In “Batman vs. Robin,” Damian Wayne has a hard time accepting his father's no-killing rule. He soon starts to believe his destiny lies within a secret society. The Son of Batman finds himself the target of a vigilante calling himself Talon. The mysterious man wants Damian to take his place as the lead assassin of the enigmatic Court of Owls.
I loved the way filmmakers incorporated parts of “Damian: Son of Batman” into “Batman vs. Robin.” There’s a small “dream” (or “nightmare?”) sequence where Batman finds himself face to face with a grown-up Damian who dresses in a new version of the cape and cowl. A touching showdown between the two ensues which addresses the Dark Knight’s insecurities about the way he’s raising his offspring.

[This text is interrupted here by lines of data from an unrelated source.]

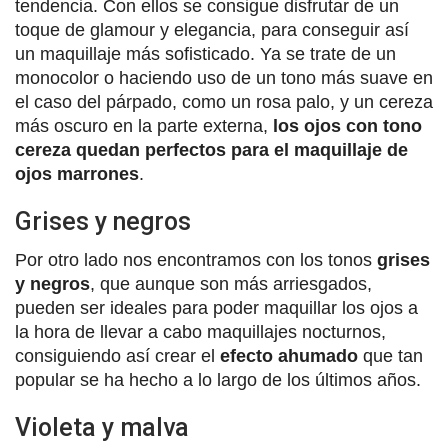
tendencia. Con ellos se consigue disfrutar de un
toque de glamour y elegancia, para conseguir así
un maquillaje más sofisticado. Ya se trate de un
monocolor o haciendo uso de un tono más suave en
el caso del párpado, como un rosa palo, y un cereza
más oscuro en la parte externa,
los ojos con tono
cereza quedan perfectos para el maquillaje de
ojos marrones
.
Grises y negros
Por otro lado nos encontramos con los tonos
grises
y negros
, que aunque son más arriesgados,
pueden ser ideales para poder maquillar los ojos a
la hora de llevar a cabo maquillajes nocturnos,
consiguiendo así crear el
efecto ahumado
que tan
popular se ha hecho a lo largo de los últimos años.
Violeta y malva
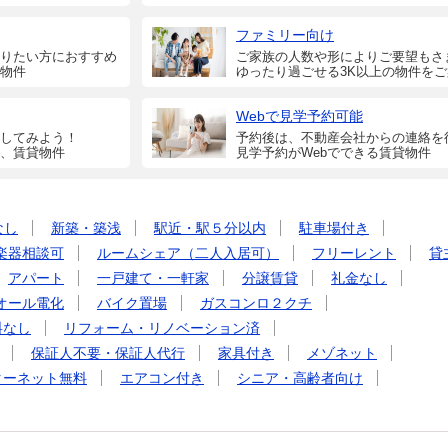
ファミリー向け
りたい方におすすめ
ご家族の人数や形によりご要望もさ
物件
ゆったり過ごせる3K以上の物件を
Webで見学予約可能
してみよう！
予約後は、不動産会社からの連絡を
、賃貸物件
見学予約がWebでできる賃貸物件
なし
新築・築浅
駅近・駅５分以内
駐車場付き
楽器相談可
ルームシェア（二人入居可）
フリーレント
貸
アパート
一戸建て・一軒家
分譲賃貸
礼金なし
オール電化
バイク置場
ガスコンロ２クチ
料なし
リフォーム・リノベーション済
保証人不要・保証人代行
家具付き
メゾネット
ターネット無料
エアコン付き
シニア・高齢者向け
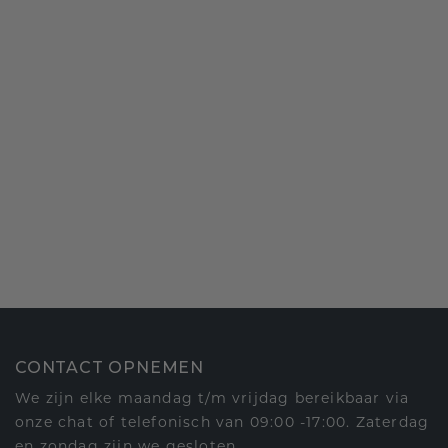
CONTACT OPNEMEN
We zijn elke maandag t/m vrijdag bereikbaar via
onze chat of telefonisch van 09:00 -17:00. Zaterdag
en zondag zijn we gesloten.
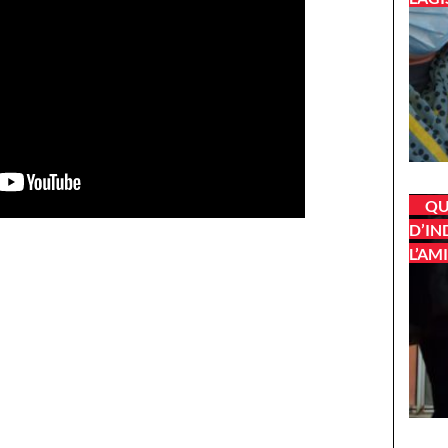
QU
D’IN
L’AM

“Batman vs. Robin” is rated PG-13 for intense action and violence, suggestive images and thematic elements. There are some instances where dark silhouettes cover up nude bodies in the context of insinuated adult situations. For all intents and purposes, think of “Batman vs. Robin” as having the same content as “The Dark Knight Rises,” but as a cartoon.
There are a few special features exclusive to the Blu-ray edition of “Batman vs. Robin.” They include two featurettes entitled “Gotham City’s Secret: The Mythic Court of Owls” and “The Talons of the Owls.” Audio commentary for the movie is found as well. We get four bonus cartoons from the DC Comics Vault from “Batman: The Brave and the Bold,” “Young Justice,” and others. It also contains a sneak peek at the DC Universe’s next animated feature “Justice League: Gods and Monsters.”
“Batman vs. Robin” is a worthy follow-up to “Son of Batman.” I love the character of Damian Wayne and feel there’s a lot more they could do with the character in further animated features. Might I suggest an animated adaptation of the “Damian: Son of Batman” graphic novel? The explosive relationship between Bruce and Damian is something that will not only find teens being able to associate with it, but fathers who struggle with their rebellious and independent-minded sons as well.